Михаил Шолохов - Тихий Дон
– Пу-по-вину пер-гры-зи… за-вя-жи ниткой… от ру-ба-хи…
Григорий прыгающими пальцами выдернул из рукава своей бязевой рубахи пучок ниток, зажмурясь до боли в глазах, перегрыз пуповину и надежно завязал кровоточащий отросток нитками.
XXI
К просторному суходолу наростом прилипло имение Листницкого – Ягодное. Меняясь, дул ветер то с юга, то с севера; плыло в синеватой белизне неба солнце; наступая на подол лету, листопадом шуршала осень, зима наваливалась морозами, снегами, а Ягодное так же корежилось в одубелой скуке, и дни, отгородившие имение от остального мира, проходили, похожие, как близнецы.
По двору так же ковыляли черные утки-шептуны с красными очкастыми ободками вокруг глаз, бисерным дождем рассыпались цесарки, на крыше конюшни утробным кошачьим голосом мяукали крикливо оперенные павлины. Любил старый генерал всяческую птицу, даже подстреленного журавля держал, и в ноябре дергал тот струны человеческих сердец медноголосым тоскующим криком, заслышав невнятный призыв вольных в отлете журавлей. Но лететь не мог, мертво висело перебитое в сгибе крыло, а генерал, глядя из окошка, как журавль, нагнув голову, подпрыгивает, рвется от земли, – смеялся, разевая длинный, под седым навесом усов, рот, и басовитый смех плавал, колыхался в пустом белом зале.

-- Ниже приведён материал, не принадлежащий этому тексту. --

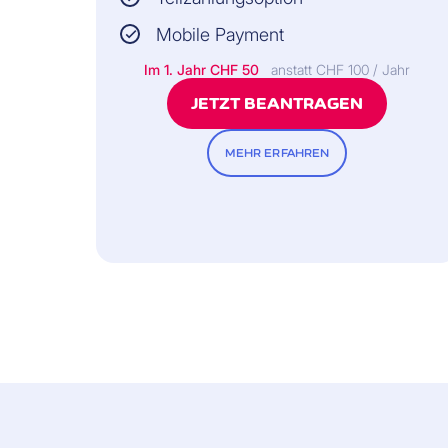
Mobile Payment
Im 1. Jahr CHF 50
anstatt CHF 100 / Jahr
JETZT BEANTRAGEN
MEHR ERFAHREN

Вениамин так же высоко носил плюшевую голову, дрожал студенистыми ляжками и целыми днями в передней на сундуке до одури играл в дурака сам с собою. Так же ревновал Тихон рябую свою любовницу к Сашке, рабочим, Григорию, к пану и даже к журавлю, которому уделяла Лукерья избыток переливавшейся через края вдовьей нежности. Дед Сашка время от времени напивался и шел под окна выпрашивать у пана двугривенные.
За все время случилось лишь два события, встряхнувших заплесневелую в сонной одури жизнь: Аксиньины роды да пропажа племенного гусака. К девочке, которую родила Аксинья, скоро привыкли, а от гусака нашли за левадой в ярке перья (видно, лиса пошкодила) – и успокоились.
Просыпаясь по утрам, пан звал Вениамина:
– Видел что-нибудь во сне?
– А как же, такой чудесный сон.
– Рассказывай, – коротко приказывал пан, скручивая папироску.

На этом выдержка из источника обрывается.